Ms. Williams might also have pointed out that in 18th-Century England children labored 12 hours a day in textile mills; beggars thronged the streets; smallpox and syphilis were common; young men were shanghaied for service in the navy; the lower classes were soaked in gin; anesthesia and asepsis were unknown; women were either wenches or ladies. Besides, it is not likely that I would have enjoyed the company of Pope, Addison and Steele. I'd probably have been illiterate.

I can't see that the speak-easies of New York would have been any less exciting because they were owned by gangsters; public lawlessness was a factor in the exuberance of that Prohibition age.
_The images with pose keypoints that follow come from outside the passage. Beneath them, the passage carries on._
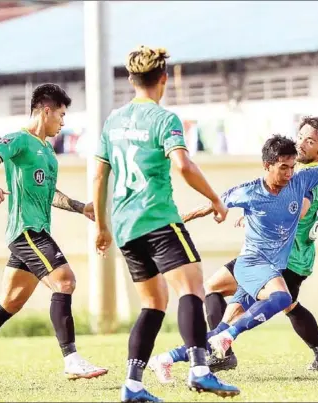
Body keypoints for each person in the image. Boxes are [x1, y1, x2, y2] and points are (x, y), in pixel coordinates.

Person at [92, 46, 239, 403]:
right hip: (157, 219)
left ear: (130, 79)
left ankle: (133, 384)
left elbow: (99, 176)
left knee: (154, 303)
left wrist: (101, 226)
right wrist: (216, 200)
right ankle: (201, 371)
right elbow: (183, 166)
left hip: (126, 227)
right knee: (192, 290)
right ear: (164, 79)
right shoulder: (164, 119)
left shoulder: (113, 121)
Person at [147, 117, 318, 383]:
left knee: (263, 310)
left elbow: (300, 210)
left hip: (286, 260)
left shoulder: (308, 178)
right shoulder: (303, 174)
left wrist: (264, 216)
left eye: (310, 141)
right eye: (300, 136)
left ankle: (187, 355)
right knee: (230, 297)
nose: (301, 143)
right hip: (276, 257)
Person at [173, 134, 318, 362]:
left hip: (283, 262)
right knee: (255, 299)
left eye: (292, 167)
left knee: (275, 305)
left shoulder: (303, 181)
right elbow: (215, 203)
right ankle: (220, 350)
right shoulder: (249, 191)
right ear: (267, 166)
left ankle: (178, 356)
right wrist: (182, 218)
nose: (289, 173)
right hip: (255, 263)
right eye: (283, 168)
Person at [0, 84, 107, 393]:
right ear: (45, 110)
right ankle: (72, 359)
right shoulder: (20, 140)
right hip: (26, 231)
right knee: (65, 281)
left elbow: (50, 195)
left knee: (9, 302)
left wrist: (81, 207)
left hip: (36, 232)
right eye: (61, 115)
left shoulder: (49, 153)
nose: (63, 123)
It was an era of heroes and excitements. Red Grange, Bobby Jones, Jack Dempsey, Babe Ruth and Charles Lindbergh were idolized; the newspapers provided such entertainments as the Hall-Mills and Snyder-Gray sex triangle murder cases and the affairs of "Peaches" and "Daddy" Browning; H. L. Mencken chastised the boobs, Edna St. Vincent Millay burned her candle at both ends, millions stormed showrooms to see Ford's new Model A, stocks went up and up and Calvin Coolidge said: "The business of America is business."

Besides, the war to end war was over. The times were self-indulgent, frivolous and frenzied. New York, New York was a wonderful town.

I never saw it, myself, until the 1950s. It was still a wonderful town.

"Come on, Jack!" Ms. Williams concludes. "The good old days never were! There is no paradise and never was beyond Eden. Life is always a compromise. I'll trade a lack of traffic congestion for an expansion of our civil rights. I'll even trade clean air for medical advances. . . . Most of all, give me now; I'm here, as are you. . . . Together we can enjoy the fruits of our own time and work to improve its problems."

Indeed there has never been a paradise. Even Eden had its snake.

I just want to remind Ms. Williams of how my recent column ended:

"We might as well enjoy what we have."